- EXERCISE BRIEF -
The records below are to be reproduced exactly, with every picture left out.

- MATERIAL FOR THE TASK -
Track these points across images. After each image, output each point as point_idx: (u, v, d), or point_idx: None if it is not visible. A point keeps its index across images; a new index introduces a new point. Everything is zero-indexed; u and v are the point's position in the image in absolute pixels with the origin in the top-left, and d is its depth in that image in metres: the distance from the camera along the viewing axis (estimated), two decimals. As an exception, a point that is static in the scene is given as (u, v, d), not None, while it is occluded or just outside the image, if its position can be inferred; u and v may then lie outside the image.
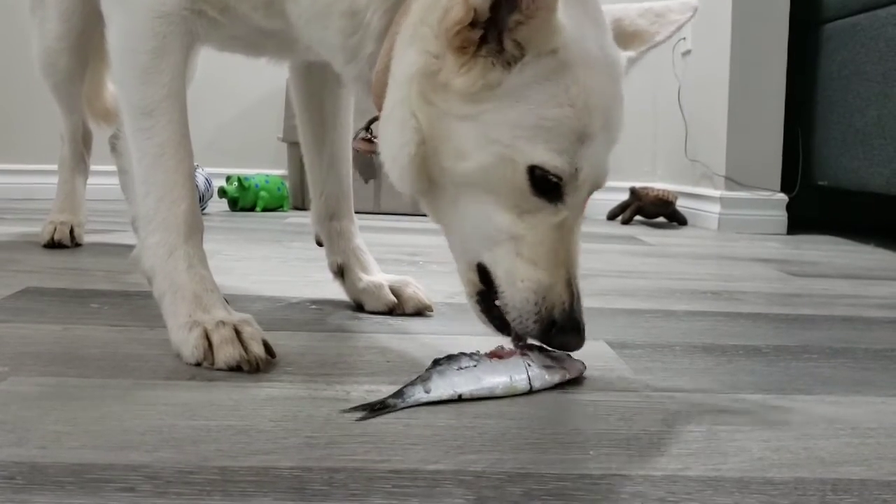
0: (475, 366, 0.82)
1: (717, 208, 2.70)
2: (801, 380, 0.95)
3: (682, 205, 2.86)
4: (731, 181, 2.69)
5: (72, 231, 1.69)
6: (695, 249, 2.20)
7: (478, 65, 0.79)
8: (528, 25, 0.77)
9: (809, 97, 2.67)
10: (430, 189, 0.85)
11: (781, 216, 2.68)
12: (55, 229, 1.68)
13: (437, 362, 0.82)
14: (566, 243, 0.83)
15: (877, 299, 1.52)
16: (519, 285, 0.81)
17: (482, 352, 0.85)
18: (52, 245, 1.67)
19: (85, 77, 1.68)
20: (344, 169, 1.23)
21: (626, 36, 0.92)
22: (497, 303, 0.84)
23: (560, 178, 0.80)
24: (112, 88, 1.83)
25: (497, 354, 0.84)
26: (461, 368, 0.81)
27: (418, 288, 1.21)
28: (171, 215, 0.94)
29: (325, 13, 0.89)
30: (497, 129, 0.79)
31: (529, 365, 0.84)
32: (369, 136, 0.97)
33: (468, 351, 0.85)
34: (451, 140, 0.81)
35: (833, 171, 2.55)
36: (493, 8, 0.77)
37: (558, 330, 0.81)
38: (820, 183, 2.64)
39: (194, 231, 0.95)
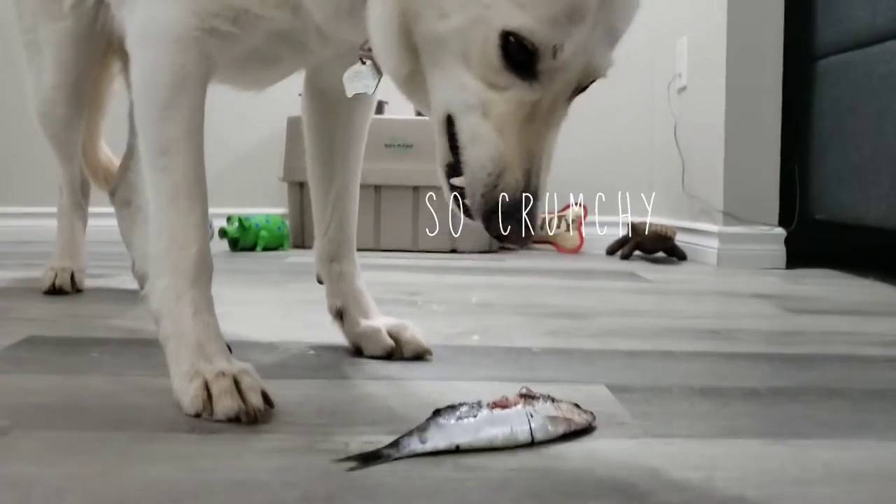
0: (475, 416, 0.81)
1: (715, 243, 2.71)
2: (799, 423, 0.95)
3: (680, 240, 2.87)
4: (730, 216, 2.70)
5: (72, 277, 1.71)
6: (694, 286, 2.21)
7: None
8: None
9: (805, 132, 2.70)
10: (416, 70, 0.82)
11: (780, 250, 2.68)
12: (56, 275, 1.69)
13: (437, 412, 0.82)
14: (537, 130, 0.77)
15: (875, 336, 1.52)
16: (480, 146, 0.77)
17: (484, 401, 0.84)
18: (54, 291, 1.68)
19: (80, 126, 1.70)
20: (349, 211, 1.23)
21: None
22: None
23: (535, 51, 0.74)
24: (107, 149, 1.86)
25: (500, 404, 0.84)
26: (460, 418, 0.81)
27: (416, 331, 1.21)
28: (181, 258, 0.95)
29: None
30: None
31: (532, 415, 0.83)
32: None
33: (469, 400, 0.84)
34: None
35: (830, 205, 2.56)
36: None
37: (504, 214, 0.76)
38: (817, 217, 2.65)
39: (203, 275, 0.96)
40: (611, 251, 3.00)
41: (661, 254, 2.89)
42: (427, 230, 2.91)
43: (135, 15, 0.99)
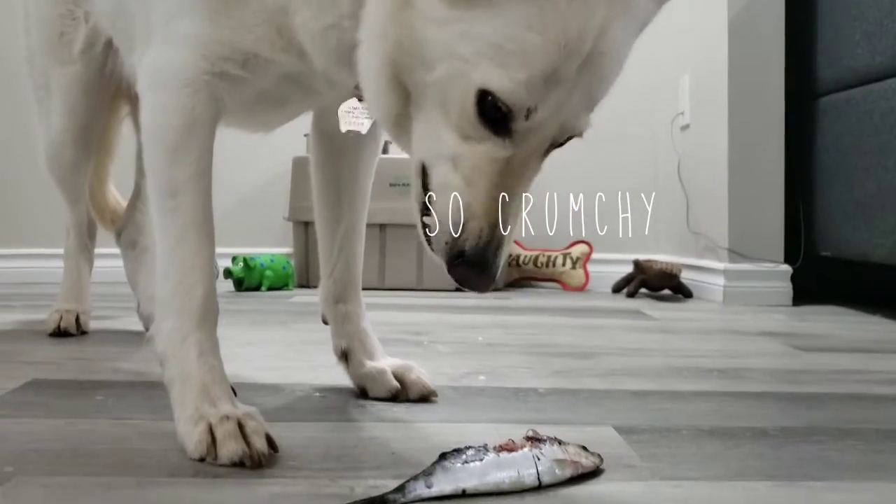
0: (482, 460, 0.80)
1: (721, 280, 2.70)
2: (810, 464, 0.93)
3: (686, 277, 2.87)
4: (735, 253, 2.70)
5: (77, 319, 1.71)
6: (700, 324, 2.20)
7: None
8: None
9: (808, 169, 2.71)
10: (403, 114, 0.83)
11: (786, 287, 2.68)
12: (61, 318, 1.69)
13: (443, 456, 0.81)
14: (507, 183, 0.78)
15: (884, 374, 1.51)
16: (447, 195, 0.79)
17: (490, 445, 0.83)
18: (59, 333, 1.68)
19: (88, 170, 1.71)
20: (355, 252, 1.23)
21: None
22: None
23: (508, 112, 0.74)
24: (115, 191, 1.88)
25: (506, 448, 0.82)
26: (466, 462, 0.80)
27: (422, 373, 1.20)
28: (187, 300, 0.95)
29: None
30: (463, 42, 0.74)
31: (539, 458, 0.82)
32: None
33: (475, 444, 0.83)
34: (424, 48, 0.77)
35: (836, 241, 2.56)
36: None
37: (463, 261, 0.78)
38: (823, 254, 2.65)
39: (208, 317, 0.96)
40: (616, 289, 2.99)
41: (666, 291, 2.88)
42: (432, 268, 2.91)
43: (145, 60, 1.01)
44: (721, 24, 2.72)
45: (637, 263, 2.92)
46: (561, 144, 0.83)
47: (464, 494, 0.78)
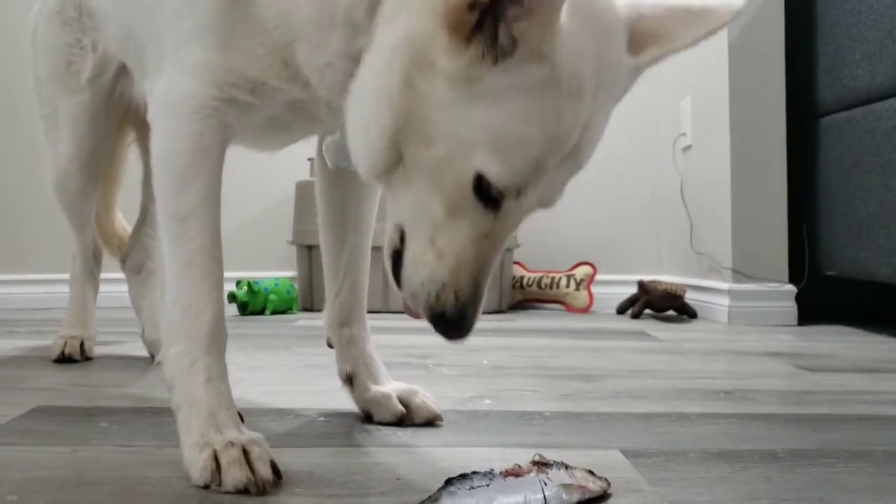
0: (488, 485, 0.80)
1: (726, 301, 2.70)
2: (820, 487, 0.93)
3: (690, 297, 2.86)
4: (739, 274, 2.69)
5: (81, 345, 1.71)
6: (706, 344, 2.19)
7: (468, 52, 0.76)
8: (527, 21, 0.73)
9: (811, 189, 2.71)
10: (391, 171, 0.84)
11: (791, 307, 2.67)
12: (65, 343, 1.69)
13: (449, 482, 0.80)
14: (485, 253, 0.83)
15: (891, 395, 1.50)
16: (419, 269, 0.83)
17: (497, 470, 0.83)
18: (63, 360, 1.67)
19: (95, 196, 1.71)
20: (360, 276, 1.23)
21: (646, 36, 0.85)
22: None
23: (501, 195, 0.80)
24: (122, 218, 1.88)
25: (513, 472, 0.82)
26: (473, 488, 0.79)
27: (427, 397, 1.20)
28: (195, 325, 0.95)
29: (328, 33, 0.88)
30: (464, 126, 0.78)
31: (545, 483, 0.81)
32: None
33: (482, 469, 0.83)
34: (424, 124, 0.79)
35: (840, 261, 2.55)
36: None
37: (444, 322, 0.83)
38: (828, 273, 2.64)
39: (217, 343, 0.96)
40: (621, 310, 2.98)
41: (671, 312, 2.87)
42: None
43: (156, 87, 1.01)
44: (722, 46, 2.73)
45: (641, 284, 2.92)
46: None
47: None
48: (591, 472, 0.86)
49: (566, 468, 0.85)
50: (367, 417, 1.19)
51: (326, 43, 0.90)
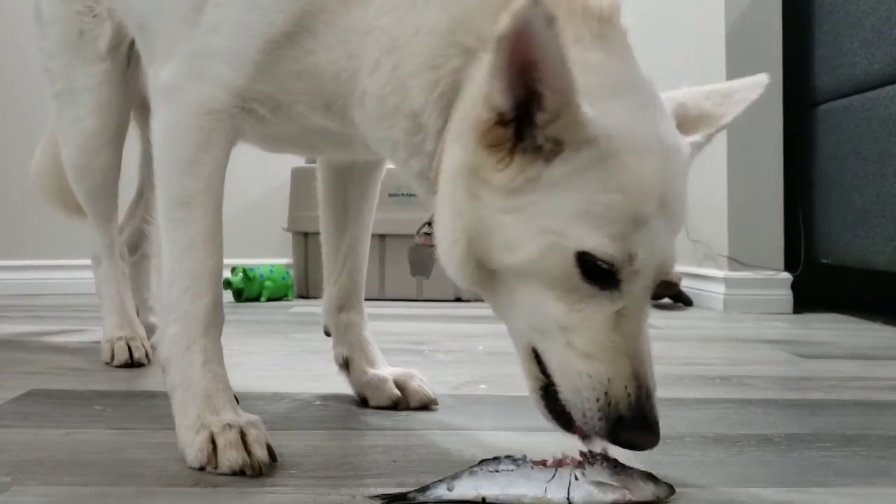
0: (512, 470, 0.77)
1: (721, 289, 2.70)
2: (816, 471, 0.93)
3: (686, 285, 2.86)
4: (735, 261, 2.69)
5: (129, 348, 1.50)
6: (702, 332, 2.19)
7: (515, 161, 0.77)
8: (556, 123, 0.75)
9: (808, 177, 2.71)
10: (489, 279, 0.83)
11: (787, 295, 2.67)
12: (128, 347, 1.49)
13: (481, 462, 0.79)
14: (628, 333, 0.78)
15: (887, 381, 1.50)
16: (576, 379, 0.77)
17: (529, 457, 0.79)
18: (132, 364, 1.47)
19: (118, 180, 1.55)
20: (359, 262, 1.23)
21: (691, 120, 0.89)
22: (559, 398, 0.79)
23: (612, 265, 0.76)
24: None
25: (544, 462, 0.79)
26: (497, 471, 0.77)
27: (422, 381, 1.20)
28: (193, 308, 0.94)
29: (391, 115, 0.88)
30: (543, 218, 0.77)
31: (577, 478, 0.77)
32: (429, 230, 0.94)
33: (516, 455, 0.80)
34: (499, 233, 0.79)
35: (836, 249, 2.56)
36: (519, 107, 0.76)
37: (624, 426, 0.76)
38: (823, 261, 2.65)
39: (214, 325, 0.95)
40: (616, 298, 2.98)
41: (666, 300, 2.87)
42: (431, 279, 2.90)
43: (166, 73, 0.97)
44: (719, 33, 2.72)
45: (637, 272, 2.91)
46: (655, 282, 0.82)
47: (483, 502, 0.77)
48: (650, 476, 0.81)
49: (615, 467, 0.80)
50: (363, 401, 1.19)
51: (386, 121, 0.89)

- WRITTEN ANSWER -
Track these points across images. After each image, output each point as point_idx: (u, v, d), or point_idx: None if it is not visible. A point keeps its index across images; a new index introduces a new point. Everything is zero-indexed; u and v are the point's position in the image in absolute pixels with the origin in the top-left, and d is its depth in that image in metres: the distance from the camera along the viewing axis (estimated), two decimals. As an exception, a point that is static in the scene is given as (u, v, d), not None, while it is occluded or just outside the image, if its position can be inferred; u and v may then lie outside the image.
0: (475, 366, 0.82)
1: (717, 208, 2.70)
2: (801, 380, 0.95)
3: (682, 205, 2.86)
4: (731, 181, 2.69)
5: (72, 231, 1.69)
6: (695, 249, 2.20)
7: (478, 65, 0.79)
8: (528, 25, 0.77)
9: (809, 97, 2.67)
10: (430, 189, 0.85)
11: (781, 216, 2.68)
12: (55, 229, 1.68)
13: (437, 362, 0.82)
14: (566, 243, 0.83)
15: (877, 299, 1.52)
16: (519, 285, 0.81)
17: (482, 352, 0.85)
18: (52, 245, 1.67)
19: (85, 77, 1.68)
20: (344, 169, 1.23)
21: (626, 36, 0.92)
22: (497, 303, 0.84)
23: (560, 178, 0.80)
24: (112, 88, 1.83)
25: (497, 354, 0.84)
26: (461, 368, 0.81)
27: (418, 288, 1.21)
28: (171, 215, 0.94)
29: (325, 13, 0.89)
30: (497, 129, 0.79)
31: (529, 365, 0.84)
32: (369, 136, 0.97)
33: (468, 351, 0.85)
34: (451, 140, 0.81)
35: (833, 171, 2.55)
36: (493, 8, 0.77)
37: (558, 330, 0.81)
38: (820, 183, 2.64)
39: (194, 231, 0.95)
0: (475, 416, 0.81)
1: (715, 243, 2.71)
2: (799, 423, 0.95)
3: (680, 240, 2.87)
4: (730, 216, 2.70)
5: (72, 277, 1.71)
6: (694, 286, 2.21)
7: None
8: None
9: (805, 132, 2.70)
10: (416, 70, 0.82)
11: (780, 250, 2.68)
12: (56, 275, 1.69)
13: (437, 412, 0.82)
14: (537, 130, 0.77)
15: (875, 336, 1.52)
16: (480, 146, 0.77)
17: (484, 401, 0.84)
18: (54, 291, 1.68)
19: (80, 126, 1.70)
20: (349, 211, 1.23)
21: None
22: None
23: (535, 51, 0.74)
24: (107, 149, 1.86)
25: (500, 404, 0.84)
26: (460, 418, 0.81)
27: (416, 331, 1.21)
28: (181, 258, 0.95)
29: None
30: None
31: (532, 415, 0.83)
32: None
33: (469, 400, 0.84)
34: None
35: (830, 205, 2.56)
36: None
37: (504, 214, 0.76)
38: (817, 217, 2.65)
39: (203, 275, 0.96)
40: (611, 251, 3.00)
41: (661, 254, 2.89)
42: (427, 230, 2.91)
43: (135, 15, 0.99)
0: (482, 460, 0.80)
1: (721, 280, 2.70)
2: (810, 464, 0.93)
3: (686, 277, 2.87)
4: (735, 253, 2.70)
5: (77, 319, 1.71)
6: (700, 324, 2.20)
7: None
8: None
9: (808, 169, 2.71)
10: (403, 114, 0.83)
11: (786, 287, 2.68)
12: (61, 318, 1.69)
13: (443, 456, 0.81)
14: (507, 183, 0.78)
15: (884, 374, 1.51)
16: (447, 195, 0.79)
17: (490, 445, 0.83)
18: (59, 333, 1.68)
19: (88, 170, 1.71)
20: (355, 252, 1.23)
21: None
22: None
23: (508, 112, 0.74)
24: (115, 191, 1.88)
25: (506, 448, 0.82)
26: (466, 462, 0.80)
27: (422, 373, 1.20)
28: (187, 300, 0.95)
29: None
30: (463, 42, 0.74)
31: (539, 458, 0.82)
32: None
33: (475, 444, 0.83)
34: (424, 48, 0.77)
35: (836, 241, 2.56)
36: None
37: (463, 261, 0.78)
38: (823, 254, 2.65)
39: (208, 317, 0.96)
40: (616, 289, 2.99)
41: (666, 291, 2.88)
42: (432, 268, 2.91)
43: (145, 60, 1.01)
44: (721, 24, 2.72)
45: (637, 263, 2.92)
46: (561, 144, 0.83)
47: (464, 494, 0.78)
0: (488, 485, 0.80)
1: (726, 301, 2.70)
2: (820, 487, 0.93)
3: (690, 297, 2.86)
4: (739, 274, 2.69)
5: (81, 345, 1.71)
6: (706, 344, 2.19)
7: (468, 52, 0.76)
8: (527, 21, 0.73)
9: (811, 189, 2.71)
10: (391, 171, 0.84)
11: (791, 307, 2.67)
12: (65, 343, 1.69)
13: (449, 482, 0.80)
14: (485, 253, 0.83)
15: (891, 395, 1.50)
16: (419, 269, 0.83)
17: (497, 470, 0.83)
18: (63, 360, 1.67)
19: (95, 196, 1.71)
20: (360, 276, 1.23)
21: (646, 36, 0.85)
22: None
23: (501, 195, 0.80)
24: (122, 218, 1.88)
25: (513, 472, 0.82)
26: (473, 488, 0.79)
27: (427, 397, 1.20)
28: (195, 325, 0.95)
29: (328, 33, 0.88)
30: (464, 126, 0.78)
31: (545, 483, 0.81)
32: None
33: (482, 469, 0.83)
34: (424, 124, 0.79)
35: (840, 261, 2.55)
36: None
37: (444, 322, 0.83)
38: (828, 273, 2.64)
39: (217, 343, 0.96)
40: (621, 310, 2.98)
41: (671, 312, 2.87)
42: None
43: (156, 87, 1.01)
44: (722, 46, 2.73)
45: (641, 284, 2.92)
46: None
47: None
48: (591, 472, 0.86)
49: (566, 468, 0.85)
50: (367, 417, 1.19)
51: (326, 43, 0.90)
0: (512, 470, 0.77)
1: (721, 289, 2.70)
2: (816, 471, 0.93)
3: (686, 285, 2.86)
4: (735, 261, 2.69)
5: (129, 348, 1.50)
6: (702, 332, 2.19)
7: (515, 161, 0.77)
8: (556, 123, 0.75)
9: (808, 177, 2.71)
10: (489, 279, 0.83)
11: (787, 295, 2.67)
12: (128, 347, 1.49)
13: (481, 462, 0.79)
14: (628, 333, 0.78)
15: (887, 381, 1.50)
16: (576, 379, 0.77)
17: (529, 457, 0.79)
18: (132, 364, 1.47)
19: (118, 180, 1.55)
20: (359, 262, 1.23)
21: (691, 120, 0.89)
22: (559, 398, 0.79)
23: (612, 265, 0.76)
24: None
25: (544, 462, 0.79)
26: (497, 471, 0.77)
27: (422, 381, 1.20)
28: (193, 308, 0.94)
29: (391, 115, 0.88)
30: (543, 218, 0.77)
31: (577, 478, 0.77)
32: (429, 230, 0.94)
33: (516, 455, 0.80)
34: (499, 233, 0.79)
35: (836, 249, 2.56)
36: (519, 107, 0.76)
37: (624, 426, 0.76)
38: (823, 261, 2.65)
39: (214, 325, 0.95)
40: (616, 298, 2.98)
41: (666, 300, 2.87)
42: (431, 279, 2.90)
43: (166, 73, 0.97)
44: (719, 33, 2.72)
45: (637, 272, 2.91)
46: (655, 282, 0.82)
47: (483, 502, 0.77)
48: (650, 476, 0.81)
49: (615, 467, 0.80)
50: (363, 401, 1.19)
51: (386, 121, 0.89)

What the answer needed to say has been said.